The project began as a school assignment and mushroomed into something much larger. After watching the film “Pay It Forward,” True and her classmates each tackled a project that would help make the world a little bit brighter. “Warm Hearts” collects new and gently used blankets and coats to donate to less-fortunate community members. In honor of True, Fruita Monument High School, the Mesa State Dance Society, True’s dance studio Absolute Dance, and several local businesses are all participating in a drive that will ensure a successful collection for the charity.

True performed in several Dance Society pieces, and a number of Grand Junction Symphony performances, which are done in collaboration with the college. Two years ago, she performed on campus in a hip-hop number, her favorite style of dance, and danced in another piece a year later. Last week was painful for all of True’s friends on campus including her sister Brianna True, a sophomore at Mesa State. It inspired them to make a positive, long-term impact on people’s lives, just as True had had on theirs. “I feel like it (the project) should be carried on because my sister loved everyone. She wanted to help everyone,” Brianna True said.

The tragedy also deeply affected Kelly Rohr, president of the Dance Society, whose younger sister was a classmate and close friend of True’s.

“It was really hard to see my sister go through it, and I knew that we had to do something, especially since she was a dancer,” Rohr said. “The dance community of Grand Junction is very small, so when something happens to one of your own, you have to help out in some way,” Rohr said.

Rohr expects to have collection bins or drop-off points for blankets and coats in every building on campus by next week.

“We talked, as the dance society, about doing something in Caitlyn’s name, but we can only do so much within a short time period. We wanted something that will help in the long-run, and this project has that potential,” Rohr said.

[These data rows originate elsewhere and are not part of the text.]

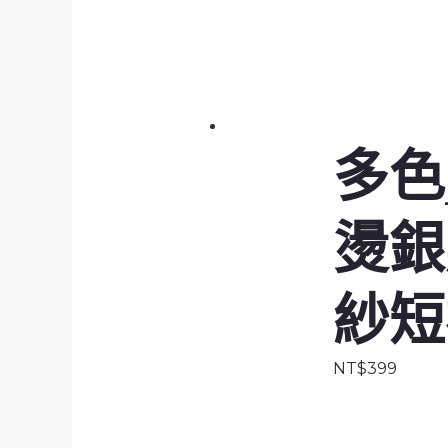
多色
燙銀
紗短
NT$
399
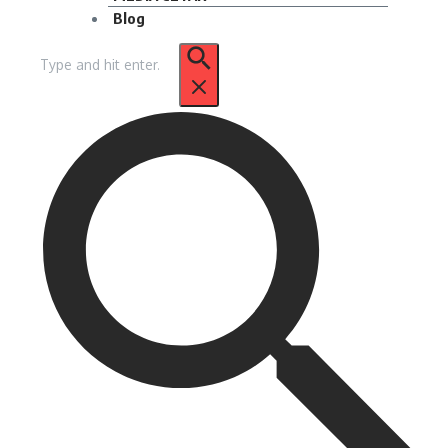
Blog
Pencarian
untuk:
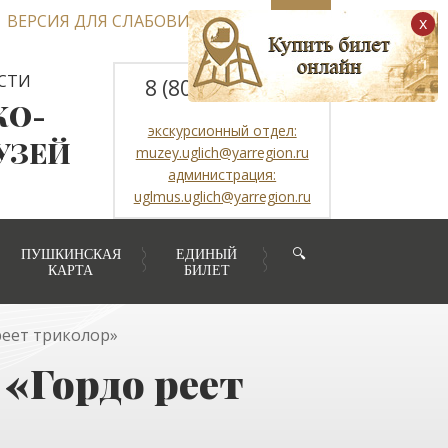
ВЕРСИЯ ДЛЯ СЛАБОВИДЯЩИХ
x
СТИ
8 (800) 2507317
КО-
экскурсионный отдел:
УЗЕЙ
muzey.uglich@yarregion.ru
администрация:
uglmus.uglich@yarregion.ru
ПУШКИНСКАЯ
ЕДИНЫЙ
🔍
КАРТА
БИЛЕТ
еет триколор»
«Гордо реет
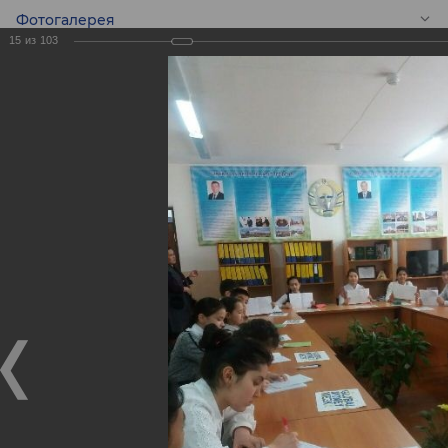
Фотогалерея
15
из
103
RU
Конкурс эссе среди
школьников -
Global Money Week!
Конкурс эссе среди школьников - Global Money Week!
25.02.2020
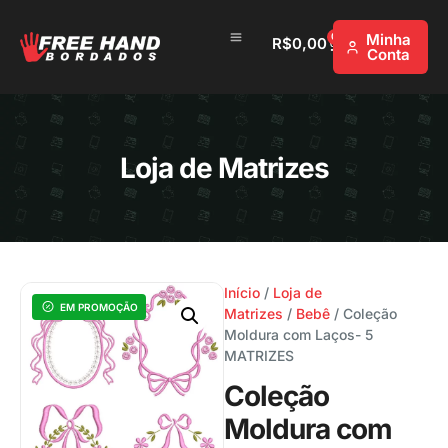
0
Minha
R$
0,00
Conta
Loja de Matrizes
Início
/
Loja de
EM PROMOÇÃO
Matrizes
/
Bebê
/ Coleção
Moldura com Laços- 5
MATRIZES
Coleção
Moldura com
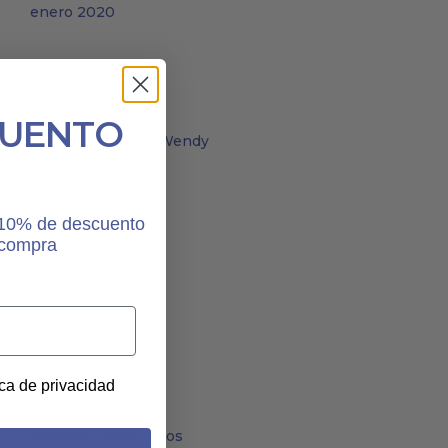
enero 2020
Categorías
CUENTO
Blog La Casita de Wendy
creatividad
eco
n 10% de descuento
valores
 compra
Meta
Acceder
ica de privacidad
Feed de entradas
Feed de comentarios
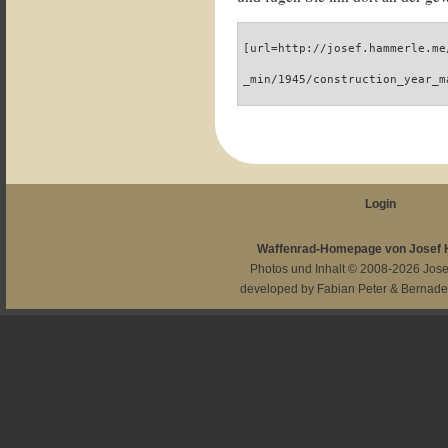
[url=http://josef.hammerle.me
_min/1945/construction_year_m
Login
Waffenrad-Homepage von Josef
Photos und Inhalt © 2008-2026
Jos
developed by
Fabian Peter
&
Bernade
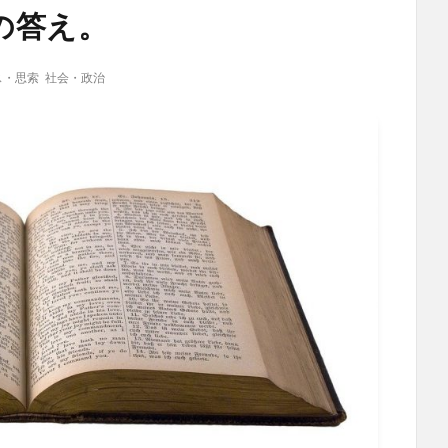
の答え。
ス・思索
社会・政治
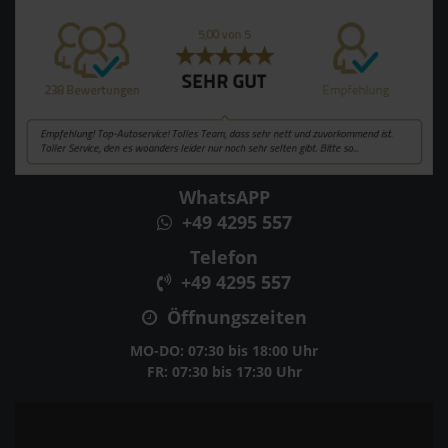
WhatsAPP
+49 4295 557
Telefon
+49 4295 557
Öffnungszeiten
MO-DO: 07:30 bis 18:00 Uhr
FR: 07:30 bis 17:30 Uhr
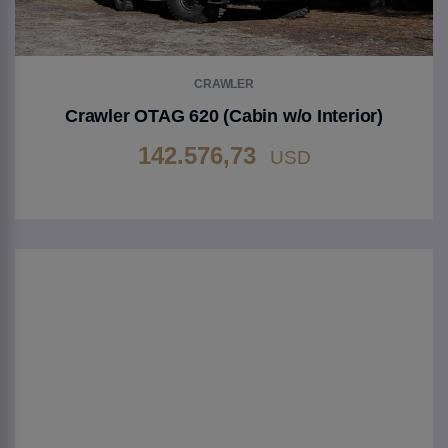
CRAWLER
Crawler OTAG 620 (Cabin w/o Interior)
142.576,73
USD
Gehen Sie zu Produkt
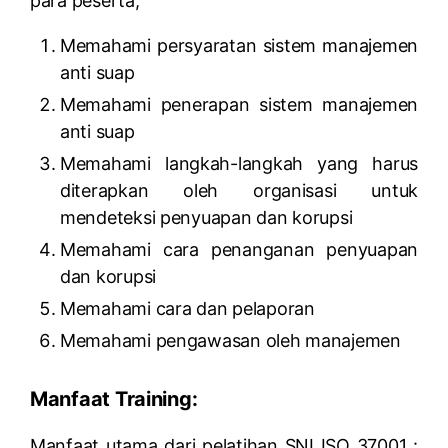
para peserta,
Memahami persyaratan sistem manajemen
anti suap
Memahami penerapan sistem manajemen
anti suap
Memahami langkah-langkah yang harus
diterapkan oleh organisasi untuk
mendeteksi penyuapan dan korupsi
Memahami cara penanganan penyuapan
dan korupsi
Memahami cara dan pelaporan
Memahami pengawasan oleh manajemen
Manfaat Training:
Manfaat utama dari pelatihan SNI ISO 37001 :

“Warm Hearts” is just one of the ways True is being remembered. A donation fund has been created in her name at the Roice Hurst Humane Society. At Stocker Stadium Friday night for the Fruita/ Grand Junction football game, Fruita Monument had a Blue-Out in Caitlyn’s honor—the students all wore bright blue and spiked their hair in homage to True’s uniqueness.

“Caitlyn always stood out,” Rohr said. “No matter what it was, she’d find a way to stand out. She was very different in that way. She’d stop washing her hair for a week just to save water for the whales. That’s the kind of person she was.”

“She loved hip-hop; anything hip-hop. At her memorial service, they’re requesting that all dancers show up in bright colors and hip hop attire because the family’s tired of black. That is so perfect, because Caitlyn was a senior this year–the senior color at Fruita is black– and she’d come in bright blue just because that’s how she was. I think they’re trying to just pull the dance community together.”

True was an organ donor whose organs saved several lives the day she died. Her loving ways will live on in the work that’s being done for the community in her honor. Although dealing with her loss has been heart-wrenching for her many friends at Mesa State College, and especially her sister, Rohr thinks the knowledge that True continues to help others keep smiling after her death will make it a little easier in the future.

“She cared a lot about people and I just want people to know that about her” said Brianna True.